La Cour suprême indienne reconnaît un troisième genre

Les juges constitutionnels peuvent participer de manière directe à la production de normes, par exemple lorsqu’ils donnent des injonctions ou se substituent aux autorités législatives. Dans sa contribution à ce sujet, Guillaume Tusseau (Ecole de droit de Sciences Po) cite l’exemple de la Cour suprême indienne qui a admis, le 15 avril 2014, l’existence d’un troisième genre, outre les genres masculin et féminin. « Afin de garantir les droits fondamentaux de cette population, elle a exigé du gouvernement qu’il agisse envers les transgenres comme envers les castes défavorisées, en déployant un programme d’affirmative action, notamment en matière d’emploi dans l’administration et de places à l’Université », écrit Guillaume Tusseau.

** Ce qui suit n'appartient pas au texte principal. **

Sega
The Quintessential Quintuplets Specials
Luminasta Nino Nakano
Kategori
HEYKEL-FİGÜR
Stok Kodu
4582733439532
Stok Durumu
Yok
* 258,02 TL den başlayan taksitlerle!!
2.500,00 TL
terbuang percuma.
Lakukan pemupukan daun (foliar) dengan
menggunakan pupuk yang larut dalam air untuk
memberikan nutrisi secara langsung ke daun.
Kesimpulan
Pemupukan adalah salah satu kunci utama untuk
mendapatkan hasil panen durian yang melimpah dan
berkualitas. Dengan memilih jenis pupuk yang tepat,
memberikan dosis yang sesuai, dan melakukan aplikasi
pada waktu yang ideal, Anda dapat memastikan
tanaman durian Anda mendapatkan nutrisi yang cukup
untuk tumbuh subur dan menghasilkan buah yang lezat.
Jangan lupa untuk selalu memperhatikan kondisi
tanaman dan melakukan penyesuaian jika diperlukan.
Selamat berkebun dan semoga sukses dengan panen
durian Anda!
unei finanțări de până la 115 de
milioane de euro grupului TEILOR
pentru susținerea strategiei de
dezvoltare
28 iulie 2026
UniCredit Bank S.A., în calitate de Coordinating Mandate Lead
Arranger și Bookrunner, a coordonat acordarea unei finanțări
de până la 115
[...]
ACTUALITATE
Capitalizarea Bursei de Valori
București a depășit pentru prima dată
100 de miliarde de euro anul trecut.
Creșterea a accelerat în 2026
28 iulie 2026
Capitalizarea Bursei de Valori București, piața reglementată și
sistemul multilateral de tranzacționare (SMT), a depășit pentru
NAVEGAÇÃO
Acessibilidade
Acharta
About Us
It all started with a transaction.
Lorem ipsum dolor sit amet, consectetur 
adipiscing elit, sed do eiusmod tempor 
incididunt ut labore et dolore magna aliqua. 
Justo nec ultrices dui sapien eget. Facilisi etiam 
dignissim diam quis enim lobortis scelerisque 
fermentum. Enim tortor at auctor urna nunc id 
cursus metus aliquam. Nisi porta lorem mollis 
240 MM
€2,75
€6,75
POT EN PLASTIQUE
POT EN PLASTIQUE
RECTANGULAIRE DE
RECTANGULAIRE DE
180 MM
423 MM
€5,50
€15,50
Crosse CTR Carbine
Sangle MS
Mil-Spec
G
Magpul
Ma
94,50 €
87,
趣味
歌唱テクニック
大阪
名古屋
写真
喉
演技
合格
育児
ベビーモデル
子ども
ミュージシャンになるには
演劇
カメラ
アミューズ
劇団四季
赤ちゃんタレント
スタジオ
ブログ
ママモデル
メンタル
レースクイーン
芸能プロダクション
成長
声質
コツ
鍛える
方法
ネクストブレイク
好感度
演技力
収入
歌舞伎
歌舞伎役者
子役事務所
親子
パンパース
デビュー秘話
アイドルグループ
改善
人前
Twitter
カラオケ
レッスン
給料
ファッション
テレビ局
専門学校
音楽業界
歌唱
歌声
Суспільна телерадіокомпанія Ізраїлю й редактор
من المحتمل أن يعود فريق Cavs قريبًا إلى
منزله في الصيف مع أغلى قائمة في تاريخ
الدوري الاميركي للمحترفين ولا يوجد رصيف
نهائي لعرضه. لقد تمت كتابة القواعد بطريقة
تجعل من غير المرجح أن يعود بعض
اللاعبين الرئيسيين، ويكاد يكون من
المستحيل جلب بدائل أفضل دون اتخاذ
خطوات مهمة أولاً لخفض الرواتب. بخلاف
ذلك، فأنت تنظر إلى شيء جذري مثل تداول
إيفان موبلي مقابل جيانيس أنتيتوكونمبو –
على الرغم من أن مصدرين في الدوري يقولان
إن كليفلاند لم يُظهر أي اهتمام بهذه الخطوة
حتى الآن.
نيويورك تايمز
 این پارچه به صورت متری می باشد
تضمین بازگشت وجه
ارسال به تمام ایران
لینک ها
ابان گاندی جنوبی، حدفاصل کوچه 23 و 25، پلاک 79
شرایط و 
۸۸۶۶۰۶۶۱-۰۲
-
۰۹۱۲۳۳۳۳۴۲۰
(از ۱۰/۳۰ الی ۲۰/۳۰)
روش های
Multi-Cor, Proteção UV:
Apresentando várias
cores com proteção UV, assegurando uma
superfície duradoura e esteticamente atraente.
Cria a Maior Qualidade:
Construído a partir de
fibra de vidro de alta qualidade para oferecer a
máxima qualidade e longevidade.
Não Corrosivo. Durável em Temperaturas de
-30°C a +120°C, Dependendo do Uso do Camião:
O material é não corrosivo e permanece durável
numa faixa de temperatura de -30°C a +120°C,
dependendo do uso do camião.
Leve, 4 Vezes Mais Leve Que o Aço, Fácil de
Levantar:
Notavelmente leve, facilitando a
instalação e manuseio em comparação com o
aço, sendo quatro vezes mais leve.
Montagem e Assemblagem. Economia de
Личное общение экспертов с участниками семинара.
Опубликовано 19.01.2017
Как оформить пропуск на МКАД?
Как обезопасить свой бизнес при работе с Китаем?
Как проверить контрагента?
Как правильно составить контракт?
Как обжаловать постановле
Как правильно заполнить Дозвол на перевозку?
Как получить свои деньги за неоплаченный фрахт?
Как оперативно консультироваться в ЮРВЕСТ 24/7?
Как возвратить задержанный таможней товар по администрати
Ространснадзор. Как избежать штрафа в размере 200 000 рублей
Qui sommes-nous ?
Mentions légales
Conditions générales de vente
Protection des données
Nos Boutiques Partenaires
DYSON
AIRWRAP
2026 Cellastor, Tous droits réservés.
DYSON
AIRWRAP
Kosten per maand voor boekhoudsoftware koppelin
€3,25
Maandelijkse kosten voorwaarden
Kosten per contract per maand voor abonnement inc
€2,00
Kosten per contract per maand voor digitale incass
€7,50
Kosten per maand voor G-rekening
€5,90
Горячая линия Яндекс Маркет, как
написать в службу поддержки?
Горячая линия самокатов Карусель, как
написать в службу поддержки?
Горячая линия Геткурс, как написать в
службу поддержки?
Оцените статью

Une contribution de Michel Pâques (ULg) détaille comment les juges administratifs peuvent également créer des normes à travers leurs interprétations, la création de la jurisprudence, la proclamation de principes généraux de droit. Geoffrey Grandjean : « C’est le cas par exemple de la règle « audi alteram partem », qui consiste à devoir entendre l’autre partie dans un conflit. Cette règle n’est pas énoncée en tant que telle dans la législation, mais elle s’applique à tous les conflits présentés au Conseil d’Etat : dans un arrêt, les juges ont inscrit que cette règle est un principe général de droit. Elle devient dès lors une norme qui fait partie intégrante du droit belge ».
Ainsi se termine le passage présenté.